## Work required
Copy the material with every "displayed" replaced by "shown" and nothing else changed, omitting the pictures.
──────────
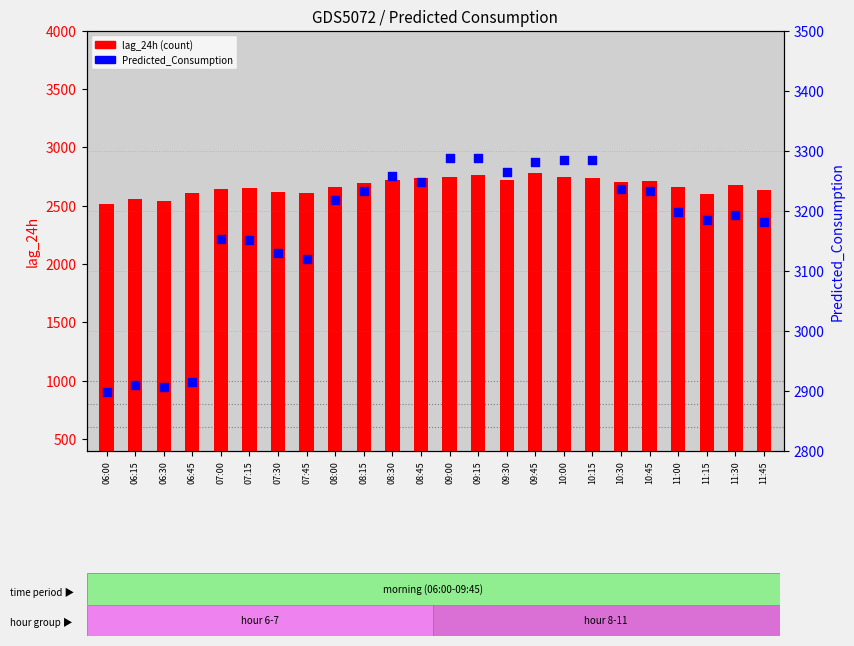

Is the value of lag_24h (count) at 08:15 greater than the value of Predicted_Consumption at 07:15?

No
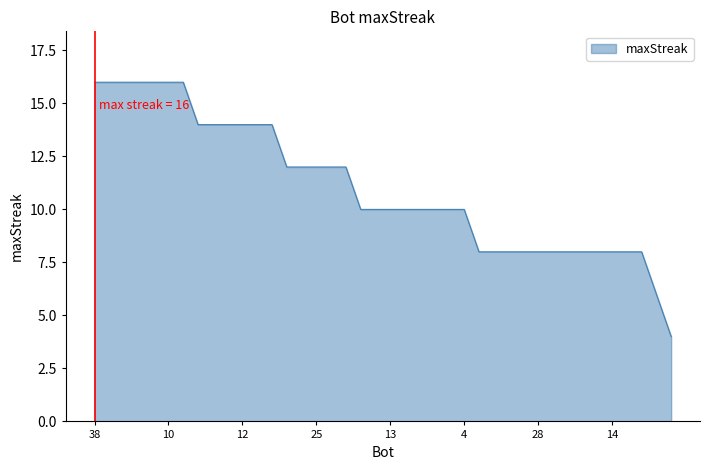

What is the difference between the maximum and minimum values?

12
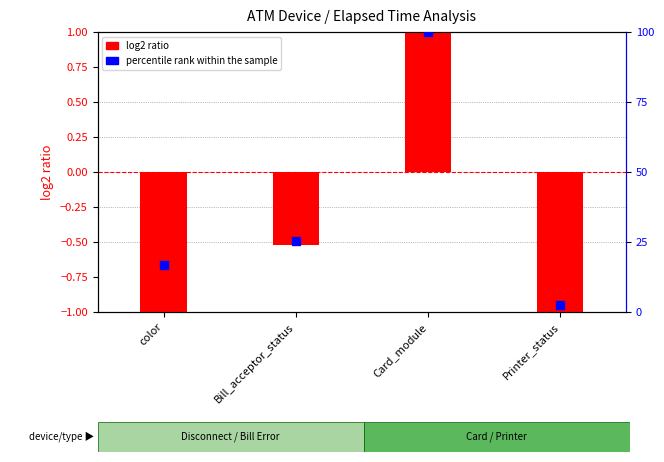

What is the total value across all series at Bill_acceptor_status?

24.7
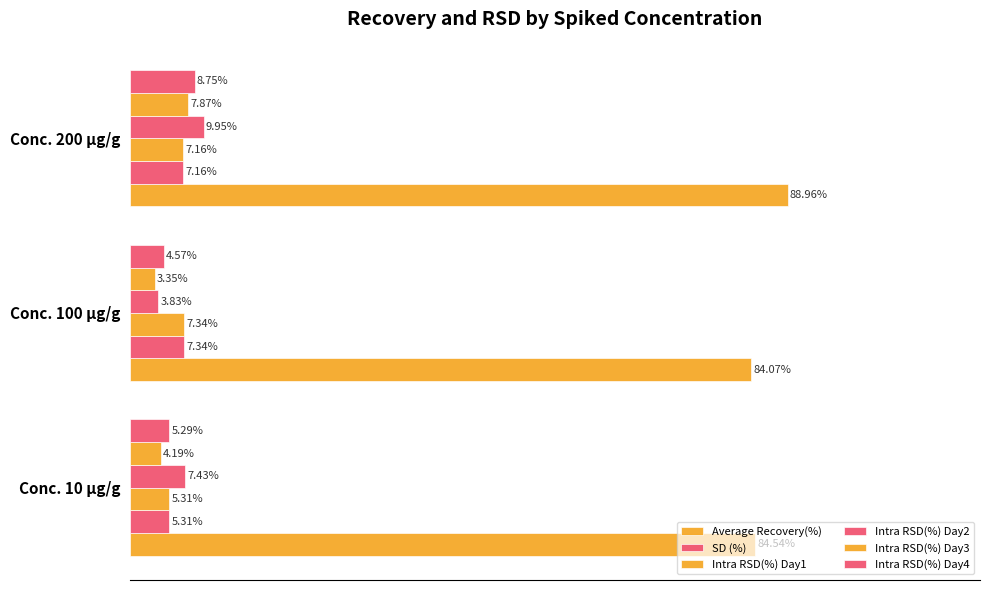

How many distinct data groups are displayed?

6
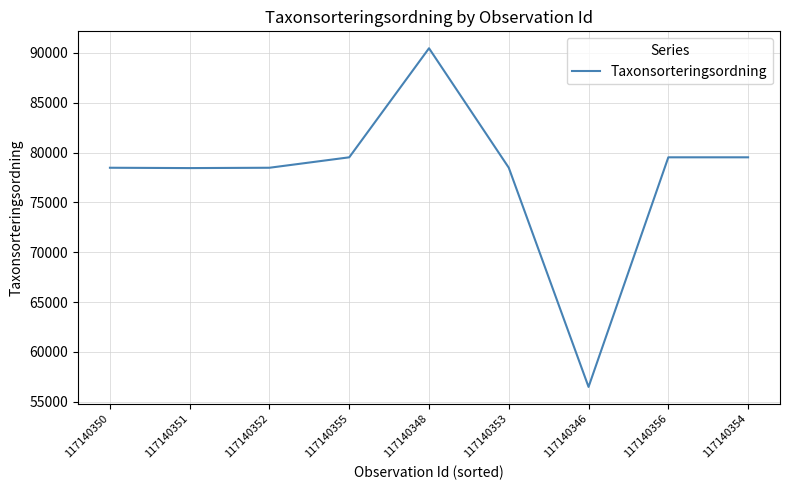

What is the greatest value displayed?

90463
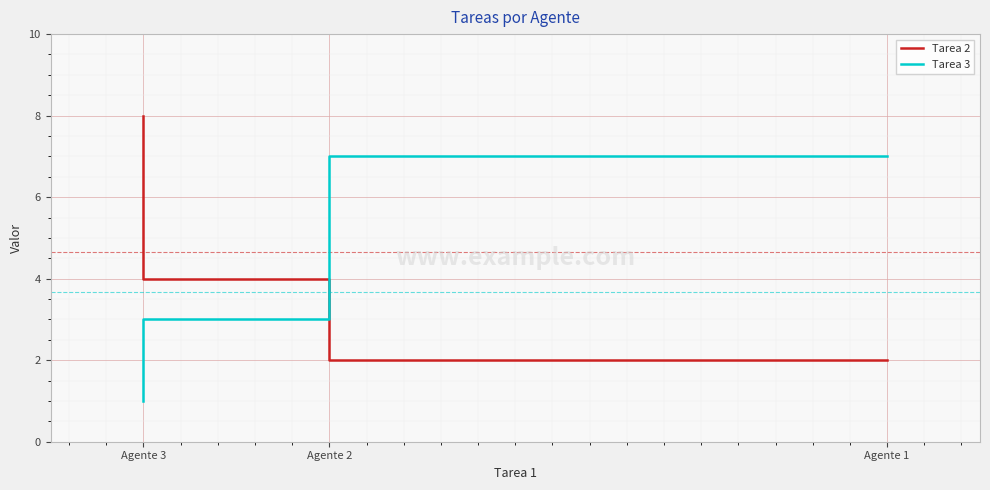

Which label corresponds to the smallest value in the chart?

Agente 3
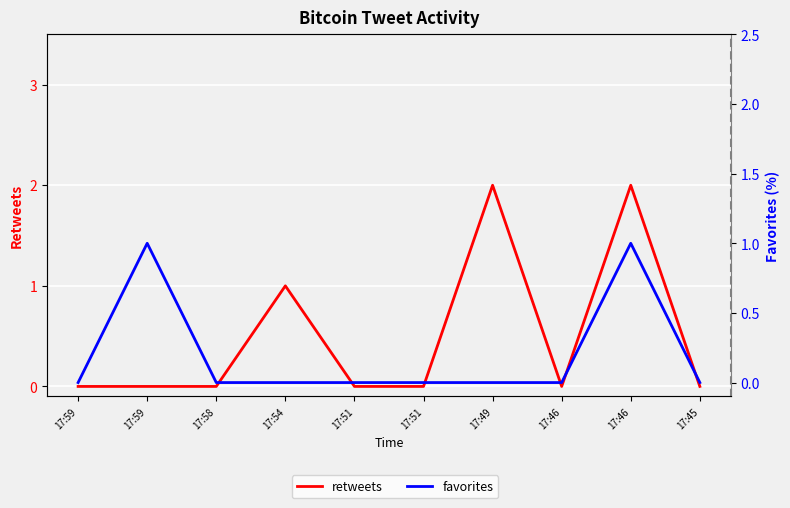

What are all the series names shown in the legend?

retweets, favorites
──────────
## Answer section
Is the value of lag_24h (count) at 08:15 greater than the value of Predicted_Consumption at 07:15?

No

What is the difference between the maximum and minimum values?

12

What is the total value across all series at Bill_acceptor_status?

24.7

How many distinct data groups are shown?

6

What is the greatest value shown?

90463

Which label corresponds to the smallest value in the chart?

Agente 3

What are all the series names shown in the legend?

retweets, favorites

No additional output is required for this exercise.